それを受けた異形の魚は、急に身動きが取れなくなったかのようにその場で震えている。女性はその間に何発もの銃弾を放ち、ついには魚を討ち取った。怪物魚は完全に動きを止め、その身が地面に落ちる。
「ケガはない?」
そのスーツ姿の女性は少女に笑いかける。少女はコクリと頷いて、「大丈夫!ありがとうございます!」と丁寧に返した。
「躾がしっかりしてるわね……」ぼそりと呟いたその女性は名前を尋ねる。
「お名前は?」
「ゆうね!ひらはらゆうねです!」
息は苦しいけれど、名前や挨拶はハッキリと伝えなくてはならない。それが両親からの教えだった。

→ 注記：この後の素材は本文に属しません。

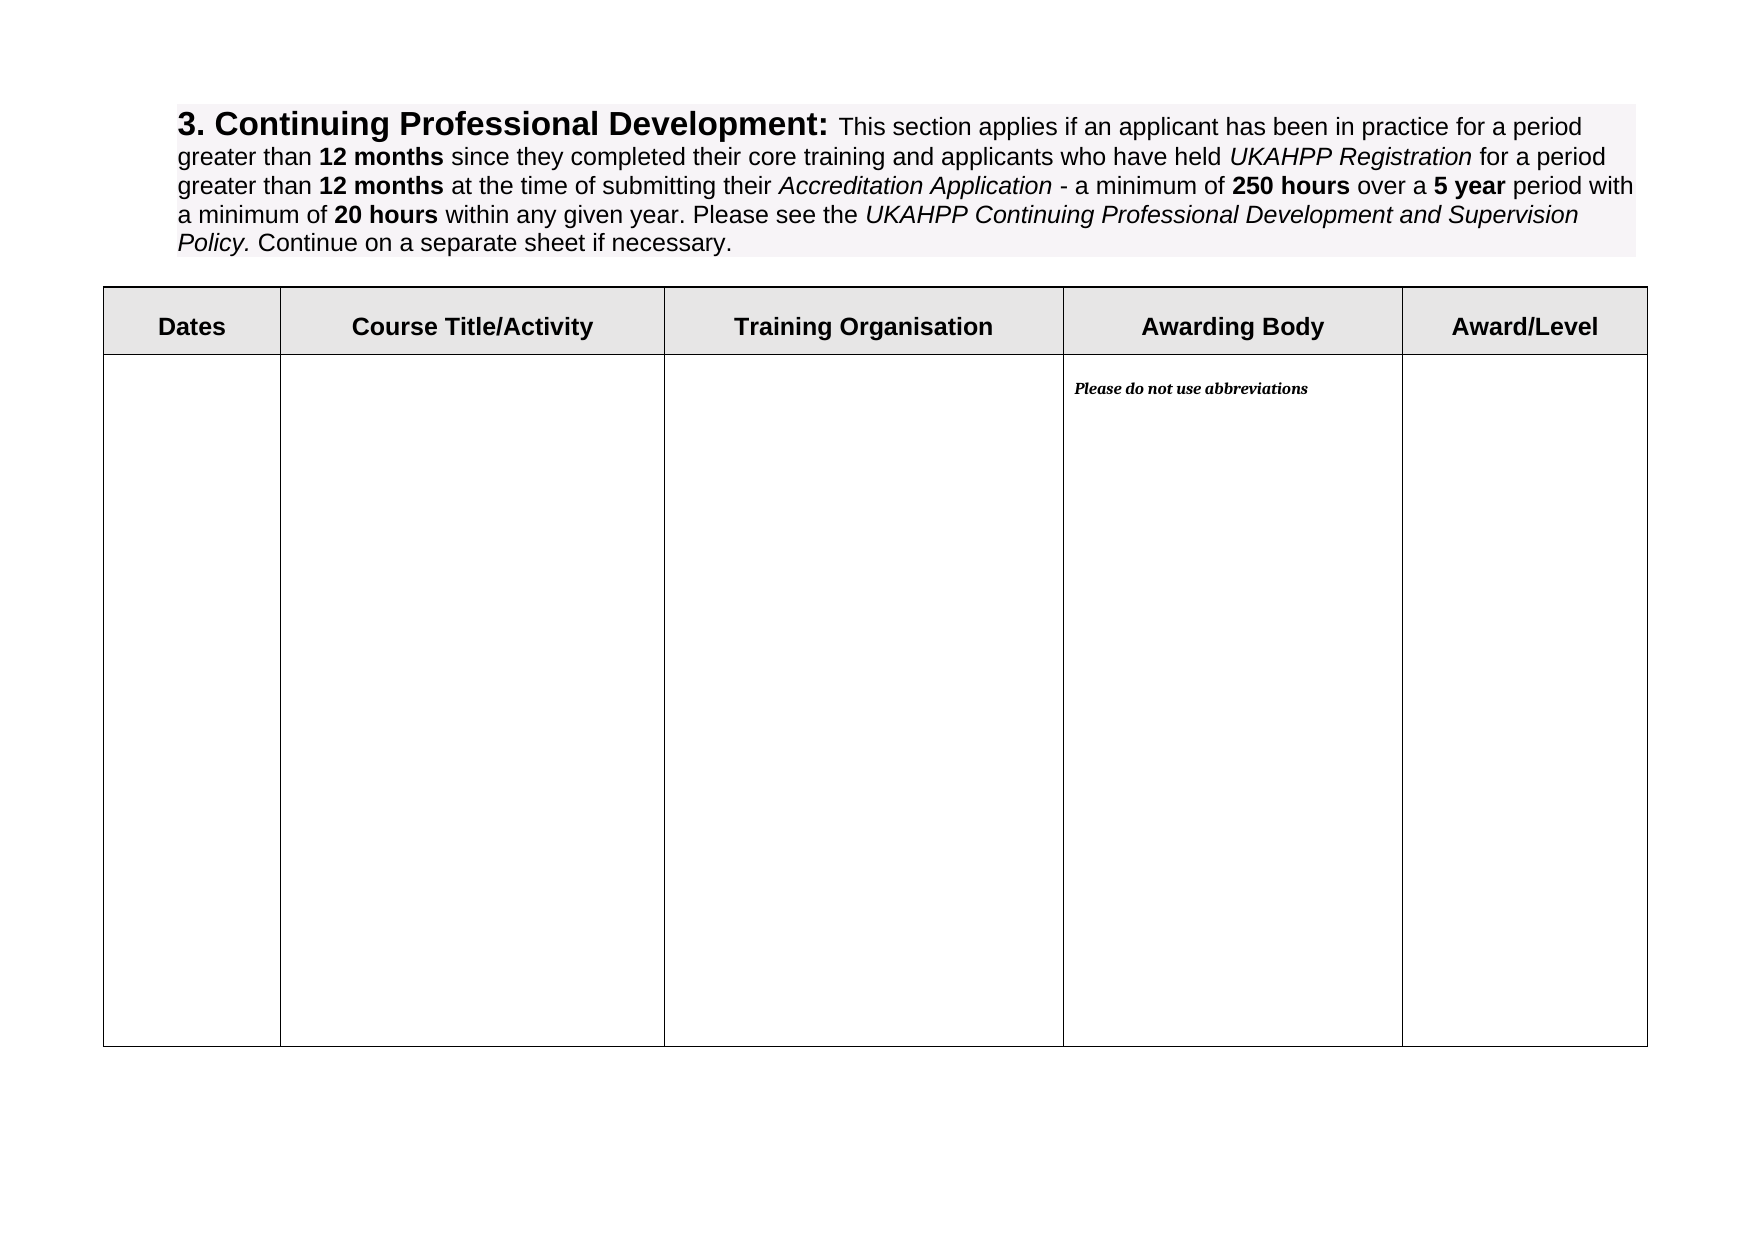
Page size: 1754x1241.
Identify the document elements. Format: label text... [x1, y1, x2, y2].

text 3. Continuing Professional Development: This section applies if an applicant has been in practice for a period greater than 12 months since they completed their core training and applicants who have held UKAHPP Registration for a period greater than 12 months at the time of submitting their Accreditation Application - a minimum of 250 hours over a 5 year period with a minimum of 20 hours within any given year. Please see the UKAHPP Continuing Professional Development and Supervision Policy. Continue on a separate sheet if necessary. [177, 104, 1636, 257]
table_cell Please do not use abbreviations [1064, 355, 1402, 1046]
table_cell [281, 355, 664, 1046]
table_header Awarding Body [1064, 288, 1402, 354]
table_header Award/Level [1403, 288, 1647, 354]
table_cell [665, 355, 1063, 1046]
table_cell [104, 355, 280, 1046]
table_header Training Organisation [665, 288, 1063, 354]
table_cell [1403, 355, 1647, 1046]
table_header Course Title/Activity [281, 288, 664, 354]
table_header Dates [104, 288, 280, 354]
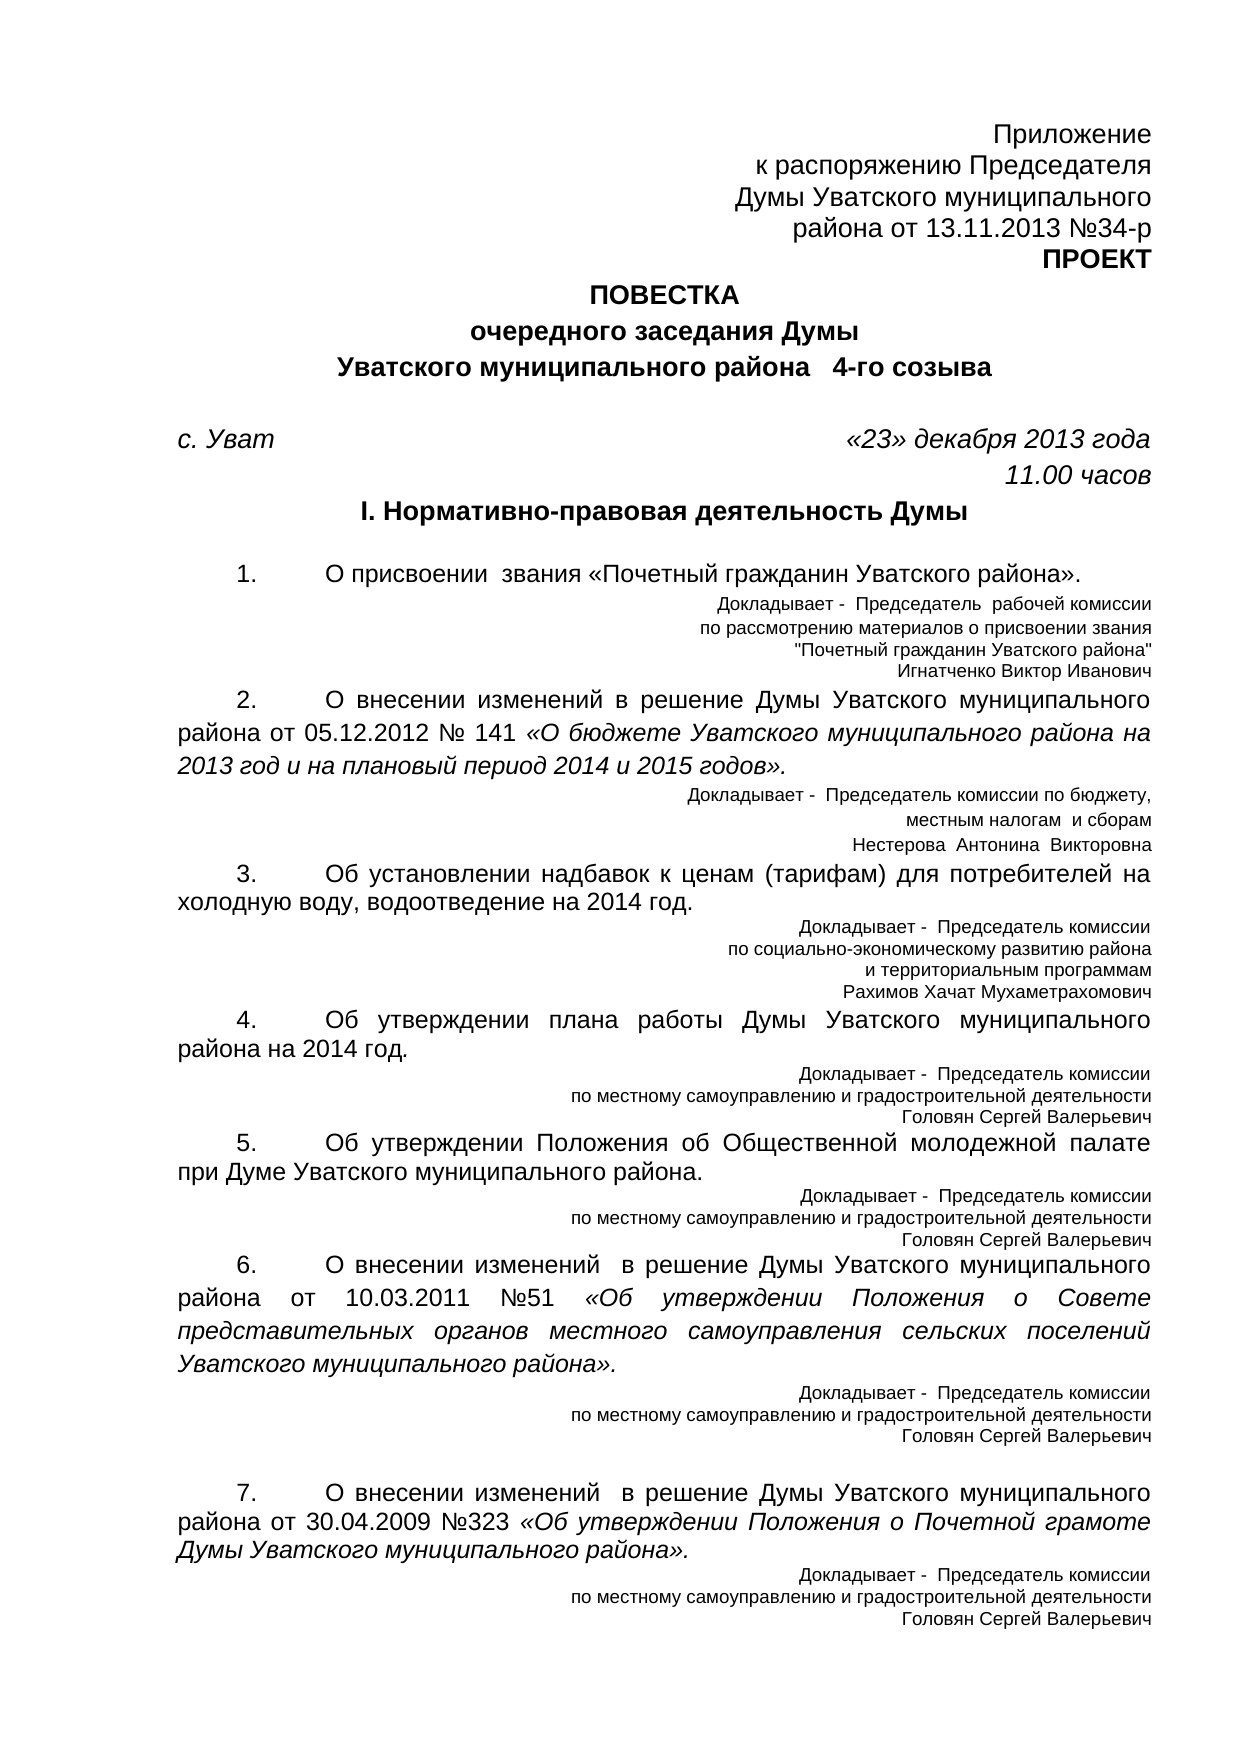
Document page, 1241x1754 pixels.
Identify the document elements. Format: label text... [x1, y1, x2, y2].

「ゆうねちゃんね!すぐにお家に帰れるから!手を握ってくれる?」
その女性の大きな手を、ゆうねはしっかりと握った。その肩に近い腕には「C-SOT」と書かれていた。それが何かは分からないけれど、彼女はそのことを覚えていた。ちゃんとお礼は言えなかったし、その記憶は曖昧であの女性が誰かはわからない。目が覚めた時には、天井の白い光が眩しく、隣で泣いていた母の手の温もりが全てを現実に引き戻した。
それからゆうねはまた何度もその不思議な場所を訪れることになる。
――彼女が迷い込んだ不思議な場所。それは"心海"と呼ばれる裏側の世界だ。人の無意識が積み重なった異空間。かつてユングが集合的無意識と呼んだ、そんな世界。本当は誰もが足を踏み入れながら自覚のないまま生きていく。だけど本当の意味でそこに潜った時、人の心を蝕む存在たちと対峙しなくてはならない。心を喰らう巨大な魚”心海魚”。力を乱用し犯罪に手を染める人間たち。そして、その深淵に住まう人知を超えた存在に……。
これは心海へと潜り、それらに立ち向かう者たちの物語だ。彼らは『
ゆうねもまた知らなかった。彼女を待ち受けるその運命を。